Avetrana
Di Carmen Giaquinto
Nella mite giornata del 21 febbraio scorso, la Corte di Cassazione ha accolto la richiesta dell’accusa, confermando la sentenza in primo e secondo grado per l’omicidio di Sarah Scazzi, la quindicenne uccisa il 26 agosto 2010. Dopo sette anni di azioni giudiziarie e mediatiche, è stata restituita giustizia alla famiglia di Sarah, costretta a brancolare nel buio in questi tortuosi anni nei quali si sono susseguite versioni contrastanti ma che hanno sempre fatto capo alla famiglia Misseri.
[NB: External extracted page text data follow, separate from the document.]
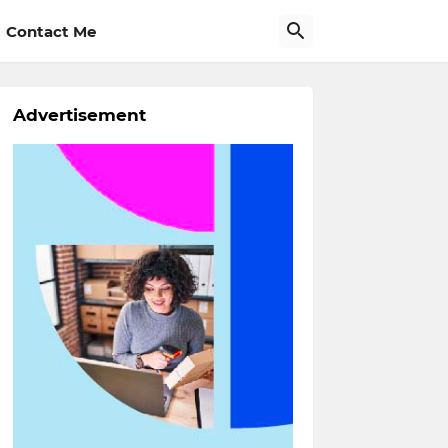
Contact Me
Advertisement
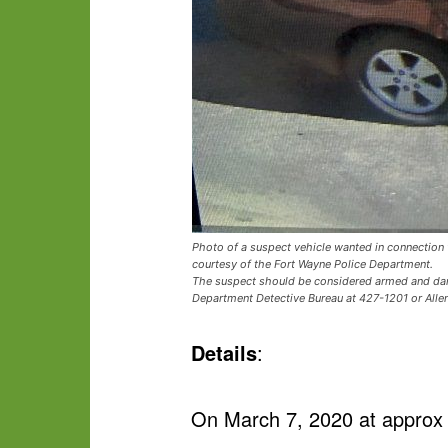
Photo of a suspect vehicle wanted in connection w
courtesy of the Fort Wayne Police Department.
The suspect should be considered armed and dange
Department Detective Bureau at 427-1201 or All
Details
:
On March 7, 2020 at approx 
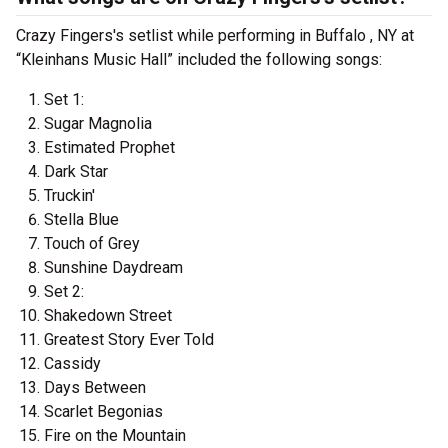
Crazy Fingers's setlist while performing in Buffalo , NY at
“Kleinhans Music Hall” included the following songs:
Set 1:
Sugar Magnolia
Estimated Prophet
Dark Star
Truckin'
Stella Blue
Touch of Grey
Sunshine Daydream
Set 2:
Shakedown Street
Greatest Story Ever Told
Cassidy
Days Between
Scarlet Begonias
Fire on the Mountain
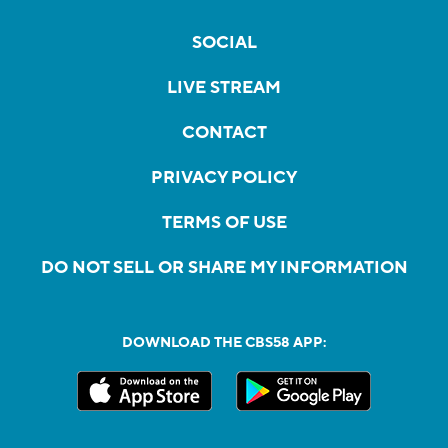
SOCIAL
LIVE STREAM
CONTACT
PRIVACY POLICY
TERMS OF USE
DO NOT SELL OR SHARE MY INFORMATION
DOWNLOAD THE CBS58 APP:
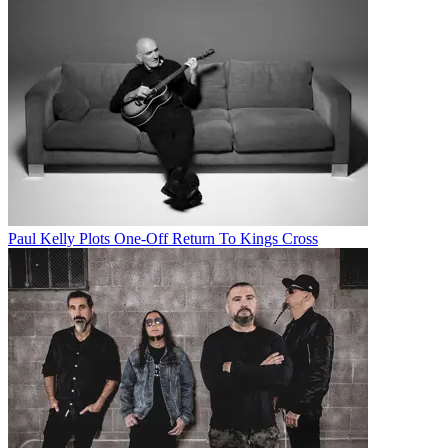
Paul Kelly Plots One-Off Return To Kings Cross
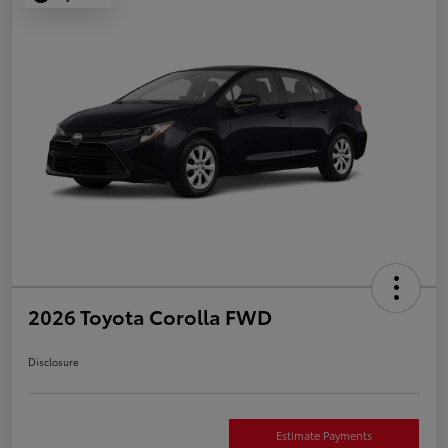
2026 Toyota Corolla FWD
Disclosure
Estimate Payments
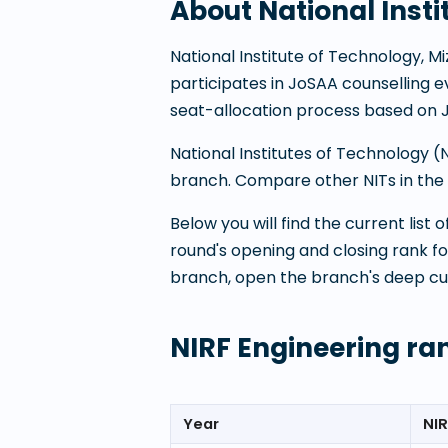
About
National Inst
National Institute of Technology, 
participates in JoSAA counselling
seat-allocation process based on 
National Institutes of Technology 
branch. Compare other NITs in the P
Below you will find the current list
round's opening and closing rank f
branch, open the branch's deep cu
NIRF Engineering ra
Year
NIR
La vita di questa ragazza dai lunghi capelli biondi e dal sorriso timido ma avvolgente è stata stroncata in un torrido pomeriggio estivo. Secondo una prima ricostruzione, Sarah si stava recando dalla cugina Sabrina Misseri per trascorrere insieme qualche giorno di mare ma sparisce inspiegabilmente nel nulla. Un mese dopo, Michele, padre di Sabrina e zio di Sarah, rinviene nei campi il telefono semibruciato della ragazzina. La figura enigmatica di questo anziano, dalla personalità debole e frammentaria, incuriosisce subito gli inquirenti, i quali riescono, di fatto, dopo un lungo interrogatorio durato ore, a farsi indicare dal Misseri il luogo in cui giace la nipote senza vita, purtroppo: un pozzo in contrada Mosca. Da quel momento, l’uomo cambia più volte versione, fino ad ammettere il coinvolgimento della figlia Sabrina, la quale si proclama da subito innocente. L’anno successivo viene arrestata la madre di Sabrina, Cosima Serrano, con l’accusa di concorso in omicidio volontario. D’altronde le parole che Sarah riserva alla cugina, nei suoi diari segreti, lasciano poco spazio all’immaginazione.
Il movente del delitto di Avetrana
La furia omicida di Sabrina nei confronti della cugina scaturisce da una folle gelosia che prova per Ivano, un ragazzo del paese, suo coetaneo e conoscente, che ha più volte rifiutato l’amore della cugina più grande, dichiarandosi non interessato ma che si presta ben volentieri a qualche attenzione in più nei confronti della dolce Sarah, coccolandola ed apprezzando molto anche la sua stessa compagnia. Un omicidio passionale, dunque. I diari in cui Sarah lamentava la gelosia della cugina vengono studiati attentamente dalla Corte d’assise di Torino che nell’aprile del 2013 condanna all’ergastolo Sabrina e Cosima, mentre riduce la pena a otto anni a Michele, per concorso in soppressione di cadavere. Per lo stesso reato vengono inflitti sei anni ciascuno a Carmine Misseri e Cosimo Cosma (morirà nel 2014), fratello e nipote di Michele.
Giustizia ad Avetrana
Il 21 febbraio scorso vengono, finalmente, rigettati i ricorsi degli imputati e confermate le condanne definitive. All’udienza hanno preso parte il fratello di Sarah, Claudio Scazzi ed il padre Giacomo. Assente, invece, la mamma della vittima, Concetta Serrano Spagnolo, in contatto telefonico con gli avvocati che la rappresentano come parte civile al processo. Così si è espresso il pg Fulvio Baldi, durante la requisitoria in Cassazione: «Sono convinto della ricostruzione colpevolista adottata nella sentenza d’appello» e sottolinea che Sabrina, il giorno dell’omicidio, «è in uno stato di nervosa frustrazione perché addebita a Sarah la fine della relazione con Russo Ivano e la diffusione di notizie su di loro. Cosima Serrano prende le parti della figlia e finisce per immedesimarsi in lei: le due prima rimproverano Sarah, poi, quando la ragazzina vuole tornare a casa, la rincorrono e la portano nel loro appartamento per darle la lezione che merita, uccidendola.»
Una condanna che ha il sapore di giustizia per la giovane e timida ragazza, con tanti sogni che non potranno mai avverarsi. Da sottolineare il coraggio e la determinazione della madre stessa, sempre pronta a cercare la verità, scavare nelle viscere di un rapporto famigliare complesso tra le due cugine, Il suo ultimo atto è stato caratterizzato da una lunga e accorata lettera che ha scritto a suo cognato Michele, esortandolo ancora una volta a dire finalmente una verità che abbia tale fisionomia e che lasci riposare, una volta per sempre, il dolce angelo biondo di nome Sarah Scazzi.